Would appointing a woman to the board cure these deficiencies overnight? Of course not. If Sheryl Sandberg, known around the world for her support of women in business, can’t make a difference, one female board member won’t. But an all-male board for a company driven primarily by female users is inexcusable in 2012. Appointing women to Facebook’s board isn’t just a step in the right direction; it’s a choice that should be viewed as mandatory, prior to what may be the largest IPO in history.

Comments

15 thoughts on “Women Drive Facebook’s Growth, But Can’t Get a Seat on the Board

  1. ront door?

    Zuckerberg doesn’t like women.

    FB doesn’t much like people – certainly not women, for the reasons you give and others.

    I hate FB.

    But – it’s not a public ammenity.  It’s a private company with it’s own … priorities.

     

    1. They’re planning what’s likely to be one of the biggest IPOs in history.

      I reject the idea that the public has no say in the behavior of a technically “private” company. If you have a Facebook account, you are Facebook’s product. They are buying and selling your attention. You can control which companies you allow to sell you this way — install Ad Blocker Plus and just remove companies you like from the block list, allowing them to show you ads. I will be blocking ads on Facebook until women have a voice on their board.  

  2. We know, the Republicans inform us daily (if not more often), that women are weak and unable to make their own decisions. That would be horrible for a major internet company to have to rely on a woman to decide something. And if she was in her menses they whole company could fail.

    Better to not let the weaker sex be in power positions. And good goddess if she was postpartum and lactating, she would take time to do something men don’t want to know about in the closet (no place in the building to do the milking other than that) and that would really destroy the company.

    Besides, we all know women are unable to understand the complexities of software.

    FU facebook. I have been shutting down google, phone goes next month, I can just as well now dump facebook. Oh wait a minute, I never bothered to begin to sign up with facebook.

  3. I’m not a fan of Facebook, mostly because they play fast and loose with privacy issues.  Assuming that everything in the above post is accurate, I am even less of a fan of this particular social media outlet.  I am both surprised — and disappointed — to learn that there are no females on their executive board. I find it odd that Sheryl Sandberg, the second in command of Facebook, is not on the executive board.  

    It is the last sentence of the posting that concerns me.

    “Appointing women to Facebook’s board isn’t just a step in the right direction; it’s a choice that should be viewed as mandatory, prior to what may be the largest IPO in history.”

    Having a female, a Hispanic, a black, a Native American, a GLT, etc., however, does not automatically make any entity diverse, or that unique member a representative of the segment of the population they are allegedly supposed to represent.  (Think Clarence Thomas.)  That concept, however, seems to abound in the world of the political correct.    

    I have always believed that treating any group of people — including Republicans or Democrats — as monolithic is a huge mistake, particularly in politics.  I think the election results of both 2008 and 2010 have clearly demonstrated that.

    I guess my concern with the “mandatory statement” is this.  Just who is supposed to make it mandatory?
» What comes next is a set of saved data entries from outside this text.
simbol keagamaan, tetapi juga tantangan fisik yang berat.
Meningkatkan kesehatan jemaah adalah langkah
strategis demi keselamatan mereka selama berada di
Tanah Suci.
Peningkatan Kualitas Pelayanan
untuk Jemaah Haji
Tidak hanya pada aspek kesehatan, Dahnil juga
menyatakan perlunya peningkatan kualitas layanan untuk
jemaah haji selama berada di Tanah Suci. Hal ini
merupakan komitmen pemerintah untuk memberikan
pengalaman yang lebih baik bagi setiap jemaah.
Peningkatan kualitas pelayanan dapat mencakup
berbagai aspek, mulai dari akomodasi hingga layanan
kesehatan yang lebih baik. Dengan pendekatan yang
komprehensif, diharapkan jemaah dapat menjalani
The government?

    1. As in, at some point in time, Zuck should have thought “Oh, FUCK, I don’t have any women on my board, we can’t go public like this or we’ll be eaten alive by the goddamn feminists!” and fixed the problem.

      We goddamn feminists don’t mind being seen as the meanies if it makes people do the right thing.

      If I meant “there oughta be a law,” I’d have said there oughta be a law.